━━━━━ Source material ━━━━━

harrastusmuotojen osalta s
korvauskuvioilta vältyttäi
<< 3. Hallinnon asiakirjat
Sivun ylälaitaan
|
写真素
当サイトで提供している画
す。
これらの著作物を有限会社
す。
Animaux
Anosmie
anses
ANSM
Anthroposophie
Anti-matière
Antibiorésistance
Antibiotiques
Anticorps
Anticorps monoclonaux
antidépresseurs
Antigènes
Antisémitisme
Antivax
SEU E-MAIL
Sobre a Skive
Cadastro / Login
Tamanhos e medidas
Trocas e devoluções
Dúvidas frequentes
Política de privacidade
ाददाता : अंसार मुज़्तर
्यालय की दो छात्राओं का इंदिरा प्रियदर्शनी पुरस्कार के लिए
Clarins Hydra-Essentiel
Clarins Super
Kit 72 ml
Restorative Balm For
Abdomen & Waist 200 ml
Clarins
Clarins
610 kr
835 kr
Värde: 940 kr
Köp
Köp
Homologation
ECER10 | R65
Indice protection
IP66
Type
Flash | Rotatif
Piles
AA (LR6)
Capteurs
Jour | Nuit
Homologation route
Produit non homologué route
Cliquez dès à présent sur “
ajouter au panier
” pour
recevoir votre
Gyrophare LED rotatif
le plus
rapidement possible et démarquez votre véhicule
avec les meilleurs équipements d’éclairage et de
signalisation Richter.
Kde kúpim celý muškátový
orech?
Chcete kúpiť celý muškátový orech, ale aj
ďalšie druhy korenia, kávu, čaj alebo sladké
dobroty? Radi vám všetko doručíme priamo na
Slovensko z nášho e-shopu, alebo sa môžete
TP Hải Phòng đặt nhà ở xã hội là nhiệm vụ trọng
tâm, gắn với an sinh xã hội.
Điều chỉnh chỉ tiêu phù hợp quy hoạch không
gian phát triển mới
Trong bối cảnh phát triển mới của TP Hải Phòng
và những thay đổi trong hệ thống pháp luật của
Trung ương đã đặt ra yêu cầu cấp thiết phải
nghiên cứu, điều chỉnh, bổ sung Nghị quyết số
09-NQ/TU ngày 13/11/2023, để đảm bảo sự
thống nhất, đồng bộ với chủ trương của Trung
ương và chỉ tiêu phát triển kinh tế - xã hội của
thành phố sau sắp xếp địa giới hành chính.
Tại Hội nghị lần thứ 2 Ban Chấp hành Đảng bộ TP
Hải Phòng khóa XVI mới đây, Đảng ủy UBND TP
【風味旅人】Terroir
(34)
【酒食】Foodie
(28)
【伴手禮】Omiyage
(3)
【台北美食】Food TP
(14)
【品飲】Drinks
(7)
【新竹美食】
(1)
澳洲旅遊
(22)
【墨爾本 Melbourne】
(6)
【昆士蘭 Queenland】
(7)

━━━━━

Put the lines of the entries into a numbered list, starting at the first line and ending at the line that contains "Chcete kúpiť celý muškátový orech, ale aj", both included. Leave out any blank lines.

1. harrastusmuotojen osalta s
2. korvauskuvioilta vältyttäi
3. << 3. Hallinnon asiakirjat
4. Sivun ylälaitaan
5. |
6. 写真素
7. 当サイトで提供している画
8. す。
9. これらの著作物を有限会社
10. す。
11. Animaux
12. Anosmie
13. anses
14. ANSM
15. Anthroposophie
16. Anti-matière
17. Antibiorésistance
18. Antibiotiques
19. Anticorps
20. Anticorps monoclonaux
21. antidépresseurs
22. Antigènes
23. Antisémitisme
24. Antivax
25. SEU E-MAIL
26. Sobre a Skive
27. Cadastro / Login
28. Tamanhos e medidas
29. Trocas e devoluções
30. Dúvidas frequentes
31. Política de privacidade
32. ाददाता : अंसार मुज़्तर
33. ्यालय की दो छात्राओं का इंदिरा प्रियदर्शनी पुरस्कार के लिए
34. Clarins Hydra-Essentiel
35. Clarins Super
36. Kit 72 ml
37. Restorative Balm For
38. Abdomen & Waist 200 ml
39. Clarins
40. Clarins
41. 610 kr
42. 835 kr
43. Värde: 940 kr
44. Köp
45. Köp
46. Homologation
47. ECER10 | R65
48. Indice protection
49. IP66
50. Type
51. Flash | Rotatif
52. Piles
53. AA (LR6)
54. Capteurs
55. Jour | Nuit
56. Homologation route
57. Produit non homologué route
58. Cliquez dès à présent sur “
59. ajouter au panier
60. ” pour
61. recevoir votre
62. Gyrophare LED rotatif
63. le plus
64. rapidement possible et démarquez votre véhicule
65. avec les meilleurs équipements d’éclairage et de
66. signalisation Richter.
67. Kde kúpim celý muškátový
68. orech?
69. Chcete kúpiť celý muškátový orech, ale aj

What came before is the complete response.